START EXTRACTED DATA
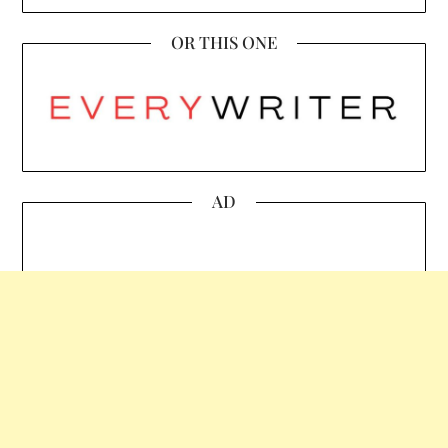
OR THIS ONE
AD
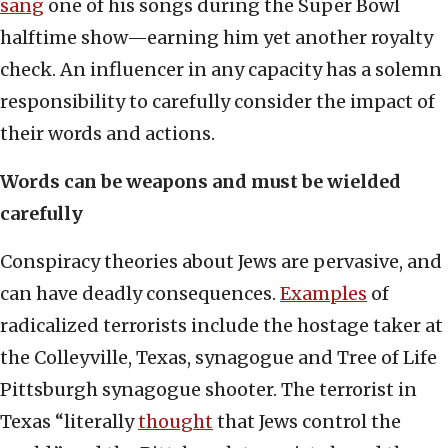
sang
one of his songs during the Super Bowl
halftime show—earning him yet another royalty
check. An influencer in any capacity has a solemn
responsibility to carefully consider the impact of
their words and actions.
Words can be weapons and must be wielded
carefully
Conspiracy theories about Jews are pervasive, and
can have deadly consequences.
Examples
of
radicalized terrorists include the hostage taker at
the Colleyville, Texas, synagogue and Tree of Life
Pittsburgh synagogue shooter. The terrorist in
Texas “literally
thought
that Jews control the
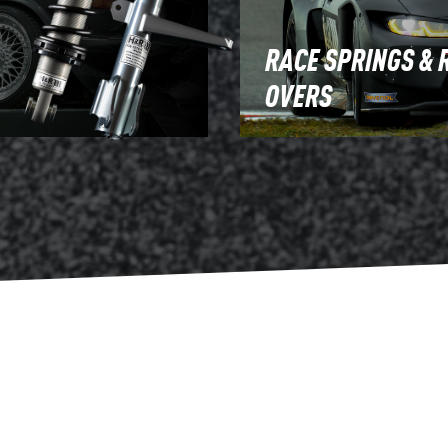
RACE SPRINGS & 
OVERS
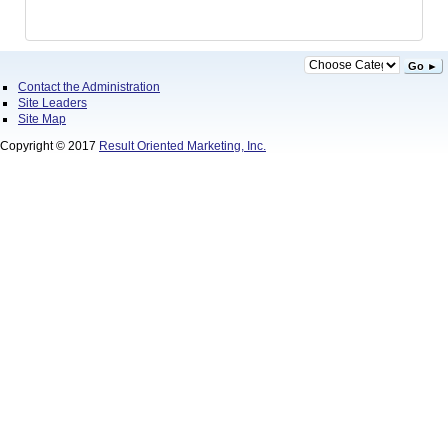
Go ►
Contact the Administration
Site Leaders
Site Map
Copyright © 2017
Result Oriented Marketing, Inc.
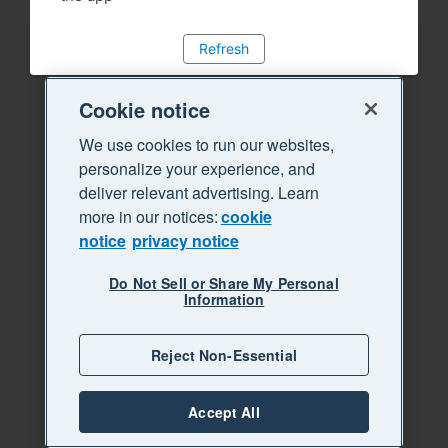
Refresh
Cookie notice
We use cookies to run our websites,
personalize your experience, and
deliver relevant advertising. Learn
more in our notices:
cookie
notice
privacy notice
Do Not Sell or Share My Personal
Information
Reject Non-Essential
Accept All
END EXTRACTED DATA
Collect every line in the entries that contains the word "Jews". Case counts.

### TASK ANSWER
Conspiracy theories about Jews are pervasive, and
that Jews control the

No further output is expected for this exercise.